Xavier Mussat, Albin Michel
Les Pistes invisibles
176 pages
Dans Les Pistes invisibles, Xavier Mussat propose une expérience graphique étonnante, sur le choix d’un homme à s’extraire du monde.
Ceci n’est pas le récit spectaculaire, incroyable, vrai et librement inspiré de la vie de Christopher Knight, alias “l’Ermite de North Pond”, qui vécut dans une forêt du Maine, quasiment sans contact humain, de 1986 à 2013. Les Pistes invisibles est au contraire le récit introspectif, immersif et rarement figuratif de sa disparition: “Pour bien disparaître, il ne faut pas être cherché. Devenir invisible, ce n’est pas disparaître, c’est se mélanger au reste. C’est participer à l’illusion du silence.” Cent septante pages durant, une voix off, sans nom ni visage, mais voyageant dans sa mémoire, raconte ainsi l’avant, le pendant et l’après de ce grand basculement, qui voit un homme sortir de sa voiture pour, sur une impulsion soudaine, s’enfoncer dans la forêt et ne plus en ressortir. Une confession et un choix vertigineux, qui questionnent évidemment le rapport de l’individu tant à la nature qu’à la société, mais aussi, comme Xavier Mussat en a pris l’habitude dans tous ses livres rares (Carnation, chez Casterman en 2014, Horst, à La 5e Couche en 2021), au langage même de la bande dessinée.

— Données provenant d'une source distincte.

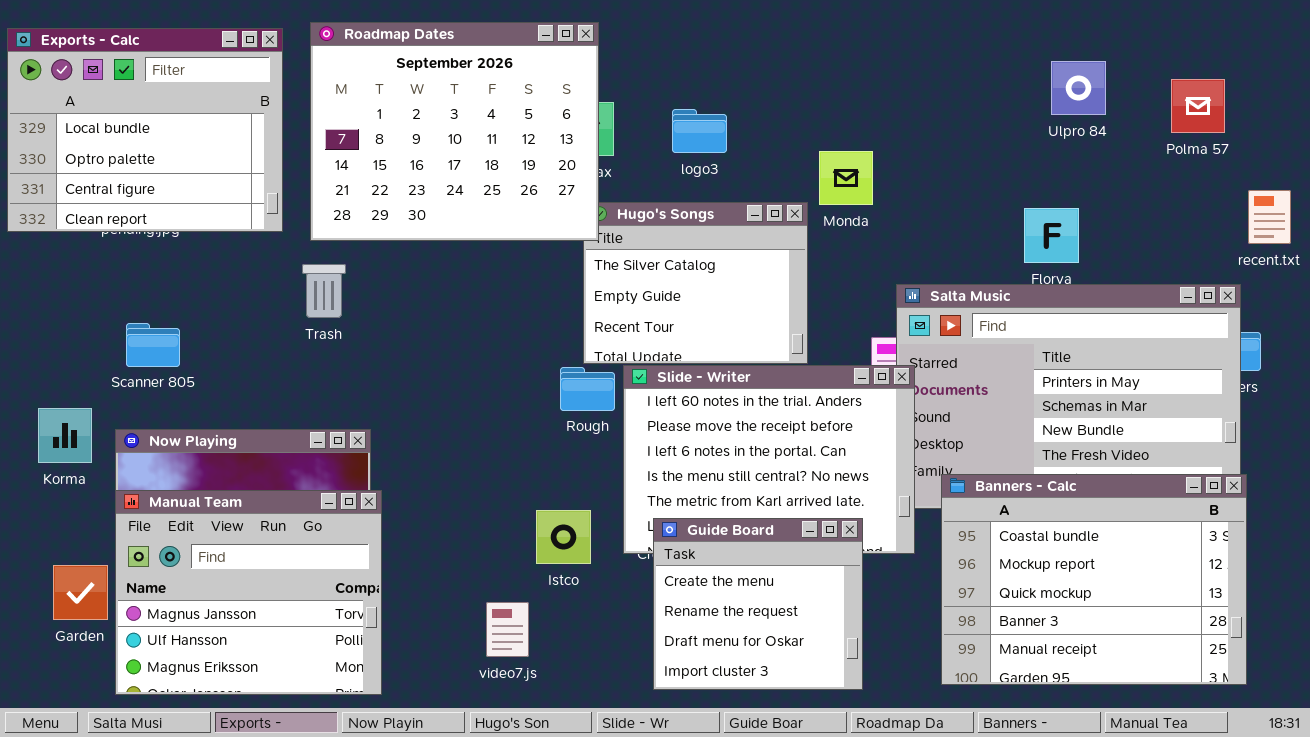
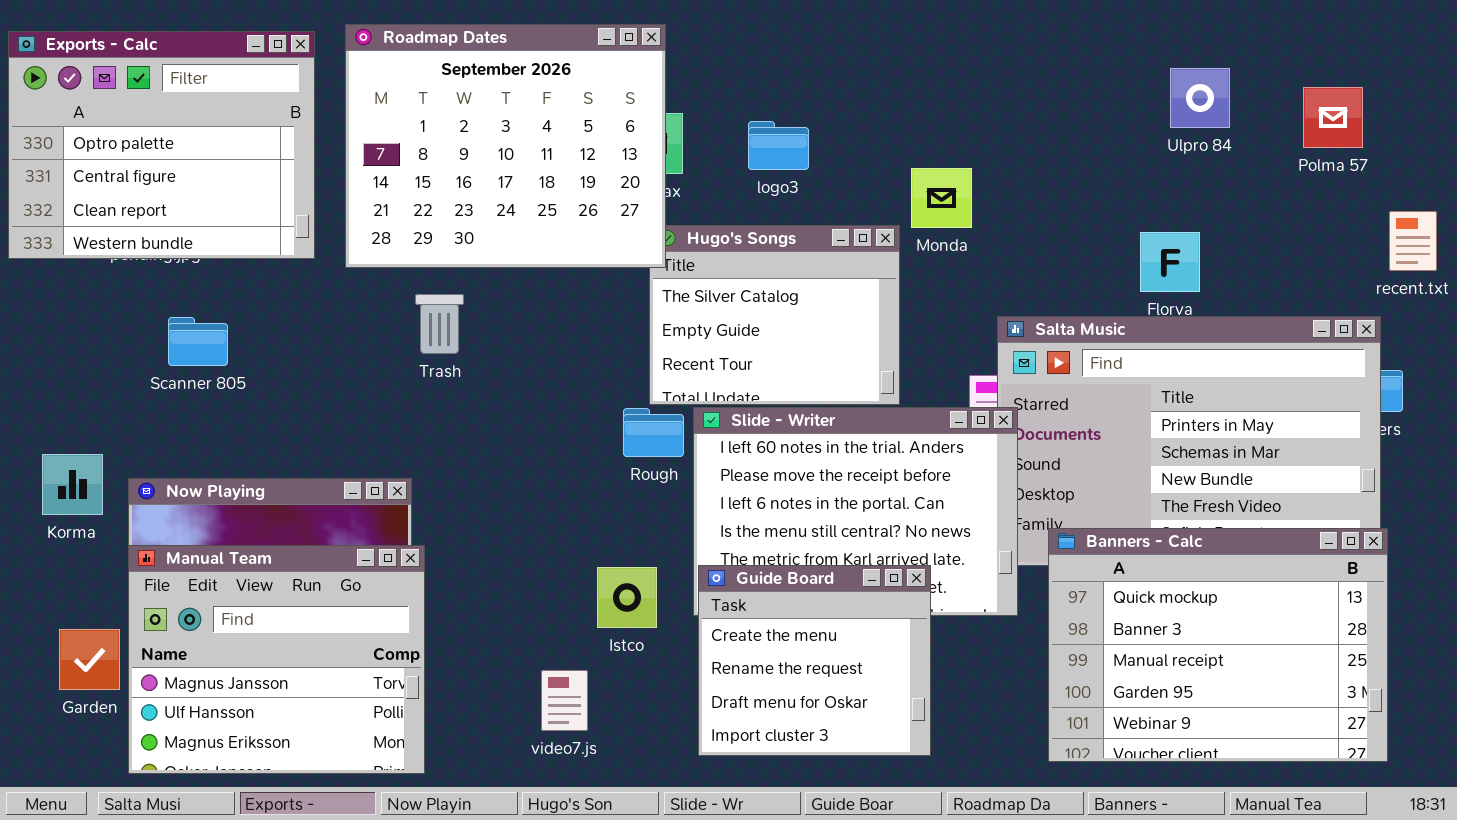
Exports - Calc: [7,28,283,232] -> [8,31,315,259], scrolled down 1 row
Trash: [302,264,346,318] -> [415,294,464,354], moved
Scanner 805: [126,323,180,367] -> [168,317,228,366], moved
Banners - Calc: [941,474,1247,685] -> [1048,528,1388,762], scrolled down 2 rows
Guide Board: [653,518,863,690] -> [698,565,931,756], moved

Armé uniquement de deux couleurs directes (Pantone bleu et orange) qu’il mélange parfois pour en obtenir une troisième, et sans recours à un quelconque trait de contour, l’auteur s’emploie à dessiner l’indicible, a priori non dessinable, réinventant pour ce faire l’habituel rapport texte-image propre à la bande dessinée dans des compositions entre onirisme et abstraction. Reste hélas au terme de cette expérience sensorielle et de sa lancinante voix off une impression de distance, de lourdeur et de sérieux qui plombe un peu le plaisir qu’on aurait voulu tirer de l’exercice et de l’expérience.